▶ [About this exercise]: A word-for-word copy of the following listing is needed. Leave out its images.

▶ [Source material]:

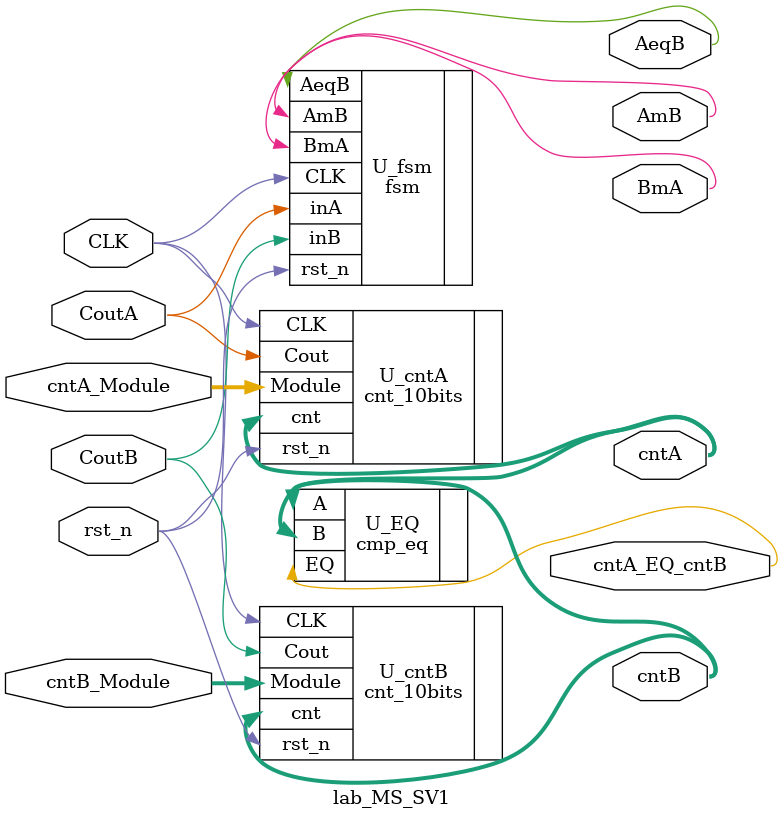
<source format=sv>
module lab_MS_SV1 (
  input  bit       CLK,
  input  bit [9:0] cntA_Module,
  input  bit [9:0] cntB_Module,
  input  bit       rst_n,
  input  bit       CoutA,
  input  bit       CoutB,
  output bit [9:0] cntA,
  output bit [9:0] cntB,
  output bit       cntA_EQ_cntB,
  output bit       AeqB,
  output bit       AmB,
  output bit       BmA
);

  cnt_10bits U_cntA (
    .CLK   (CLK),
    .Module(cntA_Module),
    .rst_n (rst_n),
    .Cout  (CoutA),
    .cnt   (cntA)
  );
  cnt_10bits U_cntB (
    .CLK   (CLK),
    .Module(cntB_Module),
    .rst_n (rst_n),
    .Cout  (CoutB),
    .cnt   (cntB)
  );
  cmp_eq U_EQ (
    .A (cntA),
    .B (cntB),
    .EQ(cntA_EQ_cntB)
  );
  fsm U_fsm (
    .CLK  (CLK),
    .rst_n(rst_n),
    .inA  (CoutA),
    .inB  (CoutB),
    .AeqB (AeqB),
    .AmB  (AmB),
    .BmA  (BmA)
  );

endmodule

</source>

▶ [Response below]:
<source format=sv>
module lab_MS_SV1 (
  input  bit       CLK,
  input  bit [9:0] cntA_Module,
  input  bit [9:0] cntB_Module,
  input  bit       rst_n,
  input  bit       CoutA,
  input  bit       CoutB,
  output bit [9:0] cntA,
  output bit [9:0] cntB,
  output bit       cntA_EQ_cntB,
  output bit       AeqB,
  output bit       AmB,
  output bit       BmA
);

  cnt_10bits U_cntA (
    .CLK   (CLK),
    .Module(cntA_Module),
    .rst_n (rst_n),
    .Cout  (CoutA),
    .cnt   (cntA)
  );
  cnt_10bits U_cntB (
    .CLK   (CLK),
    .Module(cntB_Module),
    .rst_n (rst_n),
    .Cout  (CoutB),
    .cnt   (cntB)
  );
  cmp_eq U_EQ (
    .A (cntA),
    .B (cntB),
    .EQ(cntA_EQ_cntB)
  );
  fsm U_fsm (
    .CLK  (CLK),
    .rst_n(rst_n),
    .inA  (CoutA),
    .inB  (CoutB),
    .AeqB (AeqB),
    .AmB  (AmB),
    .BmA  (BmA)
  );

endmodule

</source>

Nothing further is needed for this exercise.